These simpletons roam information spaces (the web, ftp sites, the desktop, mail and news servers, and so on). trying to fetch information that might interest the user. The simpletons determine what would interest the user from their specification pages. These pages are written and constantly modified by the user model to reflect the user's preferences when using the system.
Collector simpletons specialize on a specific information space.
Thus, web simpletons would be concerned
with looking for interesting things on the web.
Email simpletons would exclusively examine the user's mail.
News simpletons might constantly poll a news server to
check for information the user might find interesting, and so on.
Examiner simpletons analyze the incoming data and associate with it a set of attributes that describe the data. Each examiner is concerned only with grading a specific attribute. They look for it, examine it, write their comments, and give points based on their evaluation of it.
Each examiner simpleton would get information from the data pool it is reading
from (pages from the input pool could be accessed in a random fashion,
or maybe in the order in which they were fetched by the collectors). Once
the simpleton marks up the page (that is, fills in the attribute
values it knows how to calculate), it deposits the page in its output data
pool, which is the input pool for the next examiner simpleton. This simpleton in
turn adds some more attributes. In this manner, when the last simpleton in
the chain of examiner simpletons finishes marking up the page, we have a page
with all the information the "downstream" simpletons
need in the form of (attribute, value) pairs.
There will be one clusterer simpleton for each cluster in the system. Every new
page that comes into the system is examined by each clusterer simpleton to
determine how similar it is to the pages in its present cluster. Only if it
is found to be sufficiently similar is it added to its cluster. Thus,
one page could potentially be added to multiple clusters if multiple
clusterer simpletons found it similar. Pages rejected by all clusterer
simpletons could accumulate for example, in a separate miscellaneous
cluster. Pages in this miscellaneous cluster would be examined by
filters later on to determine whether they should be retained in the
system. The cluster managers could then create a new cluster for these
pages if needed (what is the exact mechanism to handle the
miscellaneous cluster? Is it a good idea to let the cluster manager
deal with it after the filters have marked those pages?).
Clusters would have to be managed and updated to reflect changes
in information and the relationship between them. Hence, cluster
merger simpletons would decide whether two clusters are similar enough to be
merged and cluster splitter simpletons would decide if one cluster
contained information dissimilar enough to go into separate clusters.
Cluster creator simpletons would decide if a new cluster needed to be
created and cluster killer simpletons would decide if a cluster should
The filters compare new pages against particular lighthouses. Each filter simpleton is concerned with guessing how much they think the user might like a certain page. The idea here is that each filter is an expert on a certain kind of information. One filter, for example, might be an expert in identifying spam. This simpleton would look for spam email, news postings, and so on, and add a comment saying that it really thinks this page should not be seen by the user. Another filter might be an expert in identifying pages dealing with a known interest area and would strongly vote to include the page.
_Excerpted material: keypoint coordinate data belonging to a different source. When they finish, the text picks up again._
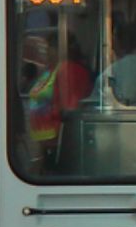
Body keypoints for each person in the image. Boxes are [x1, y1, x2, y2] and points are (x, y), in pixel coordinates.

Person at [21, 33, 91, 166]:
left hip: (55, 139)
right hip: (42, 139)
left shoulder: (69, 70)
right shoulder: (50, 70)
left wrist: (59, 137)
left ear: (60, 49)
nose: (46, 53)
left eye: (49, 48)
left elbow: (69, 107)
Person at [101, 21, 136, 105]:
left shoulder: (131, 63)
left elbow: (126, 98)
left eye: (114, 38)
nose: (112, 44)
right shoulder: (126, 63)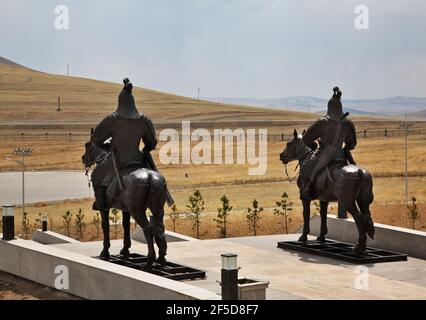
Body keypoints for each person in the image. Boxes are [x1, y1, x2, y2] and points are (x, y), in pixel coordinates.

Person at [90, 78, 157, 210]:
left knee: (96, 175)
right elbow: (152, 143)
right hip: (138, 160)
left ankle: (102, 204)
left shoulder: (112, 120)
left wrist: (107, 147)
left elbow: (95, 140)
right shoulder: (144, 120)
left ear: (120, 102)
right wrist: (145, 150)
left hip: (117, 160)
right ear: (133, 102)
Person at [300, 86, 357, 199]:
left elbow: (305, 140)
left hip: (323, 154)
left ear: (329, 107)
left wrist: (315, 145)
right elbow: (352, 144)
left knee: (306, 168)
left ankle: (308, 192)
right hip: (341, 156)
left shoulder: (323, 122)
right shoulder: (348, 123)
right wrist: (345, 149)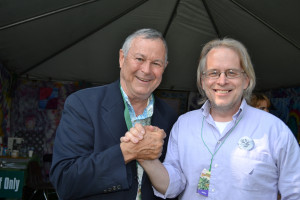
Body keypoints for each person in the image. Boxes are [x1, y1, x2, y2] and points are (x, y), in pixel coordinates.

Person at [121, 38, 300, 199]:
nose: (222, 81)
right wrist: (144, 156)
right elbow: (173, 187)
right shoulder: (184, 125)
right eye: (213, 73)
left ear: (246, 80)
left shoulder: (274, 130)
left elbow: (295, 191)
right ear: (202, 81)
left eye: (231, 72)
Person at [50, 28, 178, 200]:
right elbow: (65, 181)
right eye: (139, 59)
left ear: (165, 67)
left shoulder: (171, 117)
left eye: (156, 63)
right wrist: (128, 151)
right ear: (122, 58)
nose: (147, 70)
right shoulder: (83, 104)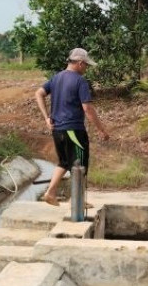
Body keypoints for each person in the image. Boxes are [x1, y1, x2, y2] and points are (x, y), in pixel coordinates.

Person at [35, 48, 109, 206]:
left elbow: (39, 93)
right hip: (73, 130)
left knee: (64, 162)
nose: (86, 69)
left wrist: (46, 118)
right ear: (80, 63)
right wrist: (101, 130)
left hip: (57, 130)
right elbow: (87, 109)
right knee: (80, 164)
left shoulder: (56, 78)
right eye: (86, 65)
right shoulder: (80, 81)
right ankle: (78, 201)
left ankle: (50, 193)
Each filter might "express its opinion"
by adding an attribute with its identifier and a likeness value (say,
a real number between 0 and 1 indicating how much the filter liked the
page). Filters use the attribute information gathered by the examiners to
make their decisions. They are also influenced by the filter specifications,
which are written by the user model.
Note that if a filter simpleton rejects a page outright,
it is still written to its output pool (that is, it is not
"deleted" by preventing its flow to the next simpleton).
The mapper simpletons map each page to an (x, y, z) coordinate on a virtual screen. This position should reflect the page's content---other pages similar in content should be nearby. There should be some empty space between clusters. Note that this (x, y, z) coordinate does not necessarily (indeed, it most likely will not) correspond to the actual position on the interface window the visual page representation will be drawn. It is just information that gives the display an idea of how close by the pages should be to each other.
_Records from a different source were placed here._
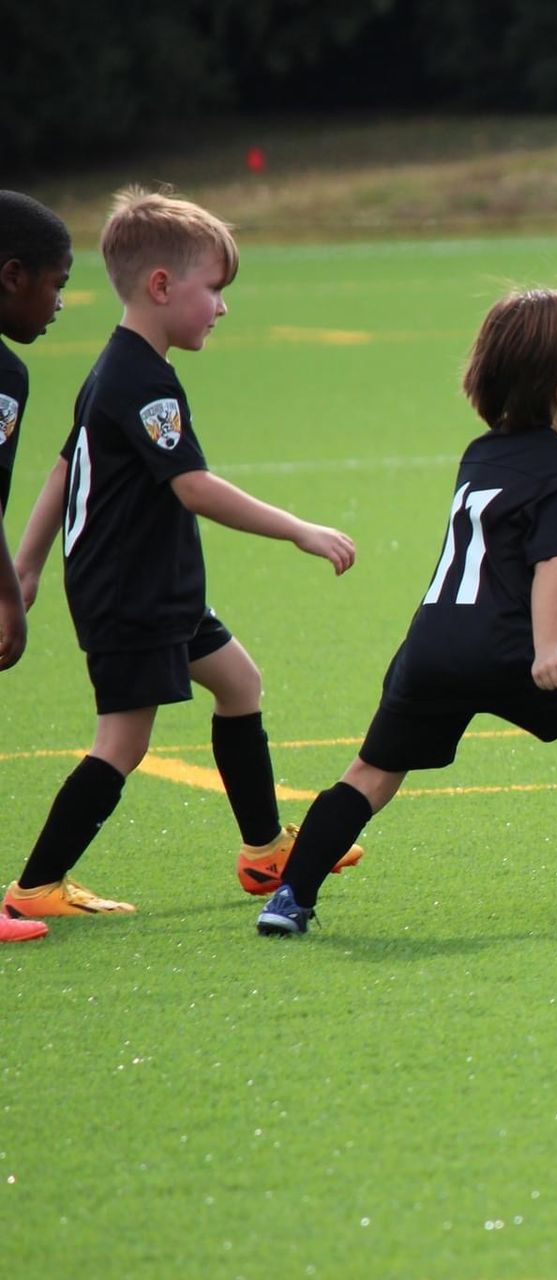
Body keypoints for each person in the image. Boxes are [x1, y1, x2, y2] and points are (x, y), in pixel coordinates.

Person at [257, 288, 557, 936]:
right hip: (505, 645)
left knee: (373, 773)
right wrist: (550, 649)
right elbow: (553, 559)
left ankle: (290, 897)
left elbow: (546, 527)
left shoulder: (482, 453)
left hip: (430, 645)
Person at [2, 188, 358, 927]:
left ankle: (264, 851)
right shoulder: (140, 379)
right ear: (162, 286)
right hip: (130, 590)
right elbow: (193, 487)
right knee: (122, 742)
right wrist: (298, 528)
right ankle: (35, 885)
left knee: (239, 681)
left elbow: (65, 466)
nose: (221, 309)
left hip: (156, 583)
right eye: (215, 290)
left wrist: (28, 567)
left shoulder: (121, 367)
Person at [0, 191, 72, 943]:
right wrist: (12, 596)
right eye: (56, 283)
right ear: (12, 274)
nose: (58, 303)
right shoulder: (2, 375)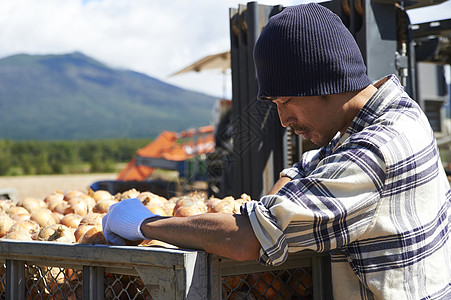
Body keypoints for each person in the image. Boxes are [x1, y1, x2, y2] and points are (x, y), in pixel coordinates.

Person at [102, 3, 451, 299]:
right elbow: (311, 164)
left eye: (286, 101)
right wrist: (276, 203)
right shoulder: (396, 113)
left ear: (327, 80)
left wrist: (145, 224)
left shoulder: (375, 151)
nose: (284, 120)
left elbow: (244, 241)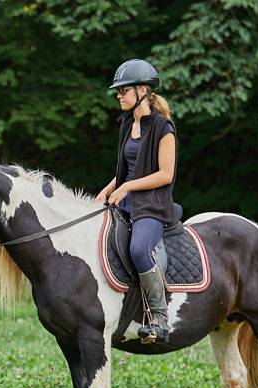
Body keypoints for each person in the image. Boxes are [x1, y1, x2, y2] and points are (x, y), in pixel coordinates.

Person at [96, 59, 179, 344]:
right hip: (125, 202)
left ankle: (159, 317)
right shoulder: (125, 124)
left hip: (152, 207)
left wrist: (128, 186)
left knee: (140, 249)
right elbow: (124, 172)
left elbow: (165, 174)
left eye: (124, 91)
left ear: (143, 90)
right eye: (118, 92)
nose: (119, 96)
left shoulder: (163, 128)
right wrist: (107, 191)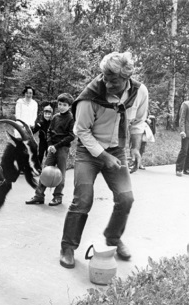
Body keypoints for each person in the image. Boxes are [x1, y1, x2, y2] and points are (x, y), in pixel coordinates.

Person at [59, 51, 149, 269]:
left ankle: (113, 238)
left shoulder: (139, 92)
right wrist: (103, 156)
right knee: (83, 199)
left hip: (116, 150)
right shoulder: (90, 96)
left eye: (114, 80)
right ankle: (68, 247)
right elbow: (81, 130)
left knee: (126, 199)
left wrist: (135, 149)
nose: (107, 84)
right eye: (105, 78)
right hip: (88, 152)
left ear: (127, 77)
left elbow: (138, 122)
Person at [26, 94, 75, 206]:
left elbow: (71, 136)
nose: (62, 107)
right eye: (60, 104)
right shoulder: (55, 117)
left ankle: (58, 196)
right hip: (52, 148)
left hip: (62, 148)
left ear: (69, 106)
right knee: (45, 172)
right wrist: (49, 144)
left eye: (65, 105)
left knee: (60, 173)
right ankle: (39, 196)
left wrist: (56, 146)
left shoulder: (71, 119)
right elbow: (49, 131)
Mappers convert a space of k dimensions
(k being the number of attributes) to a space of 3 dimensions (the x, y, and z
coordinates). The cluster information needs to be used as well.
Pollster simpletons gather data about the pages.
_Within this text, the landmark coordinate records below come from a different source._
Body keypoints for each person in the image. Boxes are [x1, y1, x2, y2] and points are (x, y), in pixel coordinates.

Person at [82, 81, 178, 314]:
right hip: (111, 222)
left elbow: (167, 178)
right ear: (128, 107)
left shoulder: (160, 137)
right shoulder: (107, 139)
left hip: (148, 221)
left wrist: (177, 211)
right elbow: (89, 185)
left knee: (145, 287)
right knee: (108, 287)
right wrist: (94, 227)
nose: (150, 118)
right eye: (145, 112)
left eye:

This data deals with the user's interactions with the system---the pages
that have been visited, the times spent on these pages, and so on.
The pollsters use this information to identify lighthouses.
These are pages that
the user visits frequently or has explicitly indicated a liking for.
Lighthouses can be used to gauge the usefulness of other pages.
They can also potentially
be used as centers around which clusters are formed, or fixed places around
which the other pages are arranged by the mappers. Pollsters also give
their assessment of how good a page is based on feedback from user interaction.
Purgers roam the space of pages trying to gather evidence of the uselessness of a page. Each purger examines a page and looks for bad attributes---like a rejection of the page by all filters, for example. Another purger might be looking for pages which were accepted but which have registered little or no user activity (such a page would have a poor score from one or more pollster simpletons). Each time a purger encounters such a page, it does not write the page to its output pool. All other pages are written to their output pools. This is how pages get "deleted".